A pause usually has a direction. It helps you reconnect with yourself and regain choice. Shutting down tends to feel like collapse. Numbness. Dread. Avoidance that grows. A sense of disappearance. If your time away helps you feel more present, more resourced, and more clear about boundaries and values, that is a restorative pause. Therapy can help you tell the difference and create a pause that supports return rather than isolation.
What is the nervous system’s role when we trigger each other in community spaces?
Under collective stress, our nervous systems become more reactive and more vigilant. Small misattunements can land as danger. People may escalate, withdraw, freeze, appease, or become rigid in certainty because their bodies are trying to protect them. Understanding this does not excuse harm, but it can explain why communities fracture under pressure. When you can notice your own nervous system shifts earlier, you can step back before you escalate, or name what is happening with more clarity.

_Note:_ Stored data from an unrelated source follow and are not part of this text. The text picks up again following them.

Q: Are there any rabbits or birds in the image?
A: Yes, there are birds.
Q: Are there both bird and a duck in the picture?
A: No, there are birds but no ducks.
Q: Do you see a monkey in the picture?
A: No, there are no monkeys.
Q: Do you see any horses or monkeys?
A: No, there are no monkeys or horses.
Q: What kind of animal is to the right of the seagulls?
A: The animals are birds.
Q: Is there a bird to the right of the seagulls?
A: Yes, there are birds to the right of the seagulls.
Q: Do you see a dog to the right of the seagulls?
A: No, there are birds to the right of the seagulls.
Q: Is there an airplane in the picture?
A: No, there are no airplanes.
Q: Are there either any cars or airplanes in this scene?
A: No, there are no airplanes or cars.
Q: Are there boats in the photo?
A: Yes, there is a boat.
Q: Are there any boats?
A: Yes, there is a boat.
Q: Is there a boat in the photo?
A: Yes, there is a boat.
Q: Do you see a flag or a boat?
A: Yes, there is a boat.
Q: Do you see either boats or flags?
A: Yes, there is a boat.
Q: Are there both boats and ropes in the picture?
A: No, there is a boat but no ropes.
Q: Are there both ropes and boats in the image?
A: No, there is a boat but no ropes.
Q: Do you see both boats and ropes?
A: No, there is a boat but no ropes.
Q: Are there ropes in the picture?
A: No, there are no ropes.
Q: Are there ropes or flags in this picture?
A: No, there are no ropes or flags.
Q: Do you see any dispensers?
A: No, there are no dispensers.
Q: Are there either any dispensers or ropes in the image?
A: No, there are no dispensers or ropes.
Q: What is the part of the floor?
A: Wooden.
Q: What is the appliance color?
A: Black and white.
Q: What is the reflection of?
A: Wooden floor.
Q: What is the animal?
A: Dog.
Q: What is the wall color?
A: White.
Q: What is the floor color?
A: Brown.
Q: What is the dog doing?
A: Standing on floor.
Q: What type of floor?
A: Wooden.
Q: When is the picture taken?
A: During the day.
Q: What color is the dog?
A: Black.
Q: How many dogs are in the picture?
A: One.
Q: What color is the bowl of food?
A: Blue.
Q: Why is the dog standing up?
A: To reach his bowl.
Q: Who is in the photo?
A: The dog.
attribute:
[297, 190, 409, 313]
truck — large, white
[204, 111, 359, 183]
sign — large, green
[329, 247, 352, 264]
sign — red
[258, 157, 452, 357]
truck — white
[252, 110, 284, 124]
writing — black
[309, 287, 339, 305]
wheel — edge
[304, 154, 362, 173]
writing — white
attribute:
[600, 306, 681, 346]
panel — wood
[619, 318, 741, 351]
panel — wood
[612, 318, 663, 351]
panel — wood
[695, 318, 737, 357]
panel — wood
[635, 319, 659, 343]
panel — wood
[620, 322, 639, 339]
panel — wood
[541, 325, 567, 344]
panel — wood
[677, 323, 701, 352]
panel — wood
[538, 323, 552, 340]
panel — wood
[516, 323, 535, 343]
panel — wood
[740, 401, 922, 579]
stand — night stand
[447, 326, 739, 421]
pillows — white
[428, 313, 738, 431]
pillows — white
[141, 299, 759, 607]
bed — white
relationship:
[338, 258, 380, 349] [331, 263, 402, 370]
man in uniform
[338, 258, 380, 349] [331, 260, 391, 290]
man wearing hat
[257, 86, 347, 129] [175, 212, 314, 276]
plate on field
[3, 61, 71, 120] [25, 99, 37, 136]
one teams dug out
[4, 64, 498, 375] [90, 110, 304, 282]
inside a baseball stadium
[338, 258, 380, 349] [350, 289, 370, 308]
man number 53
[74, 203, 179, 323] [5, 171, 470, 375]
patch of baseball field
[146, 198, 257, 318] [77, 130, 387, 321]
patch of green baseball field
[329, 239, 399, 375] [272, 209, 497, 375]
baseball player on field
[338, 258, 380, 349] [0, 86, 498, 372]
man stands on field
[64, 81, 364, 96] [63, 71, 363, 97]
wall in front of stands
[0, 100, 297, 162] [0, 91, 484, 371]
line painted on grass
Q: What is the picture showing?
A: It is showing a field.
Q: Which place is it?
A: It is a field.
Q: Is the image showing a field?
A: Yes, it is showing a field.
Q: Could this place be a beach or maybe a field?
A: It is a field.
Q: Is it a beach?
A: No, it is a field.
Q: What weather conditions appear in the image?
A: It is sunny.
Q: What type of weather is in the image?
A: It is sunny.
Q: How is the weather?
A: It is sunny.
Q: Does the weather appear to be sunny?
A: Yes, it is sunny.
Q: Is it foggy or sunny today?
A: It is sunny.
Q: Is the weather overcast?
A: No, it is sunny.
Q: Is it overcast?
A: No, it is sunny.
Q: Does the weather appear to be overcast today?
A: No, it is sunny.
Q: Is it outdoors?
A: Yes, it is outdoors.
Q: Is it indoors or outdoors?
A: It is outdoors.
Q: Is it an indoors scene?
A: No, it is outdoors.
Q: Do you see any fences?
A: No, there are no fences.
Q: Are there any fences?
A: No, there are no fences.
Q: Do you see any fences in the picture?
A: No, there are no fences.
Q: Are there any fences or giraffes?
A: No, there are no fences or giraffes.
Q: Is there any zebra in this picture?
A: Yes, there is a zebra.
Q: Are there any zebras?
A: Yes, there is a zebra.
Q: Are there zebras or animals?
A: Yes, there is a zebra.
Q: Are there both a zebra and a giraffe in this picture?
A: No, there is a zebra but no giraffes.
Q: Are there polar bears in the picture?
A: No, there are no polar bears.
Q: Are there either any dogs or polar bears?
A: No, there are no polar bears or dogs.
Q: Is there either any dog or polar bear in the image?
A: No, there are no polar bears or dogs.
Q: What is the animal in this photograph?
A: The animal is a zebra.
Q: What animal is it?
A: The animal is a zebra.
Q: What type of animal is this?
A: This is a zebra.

How can therapy support wellbeing when I am trying to return to community after rupture or political grief?
Therapy can be a place to rebuild your relationship with yourself so you are not relying on community to regulate what feels unmanageable inside. It can help you process grief and disillusionment, track nervous system patterns, and strengthen boundaries that protect your capacity. Over time, therapy supports a return that is less about pushing through and more about choosing which spaces are worth your energy, how you want to show up, and what repair would need to exist for you to stay.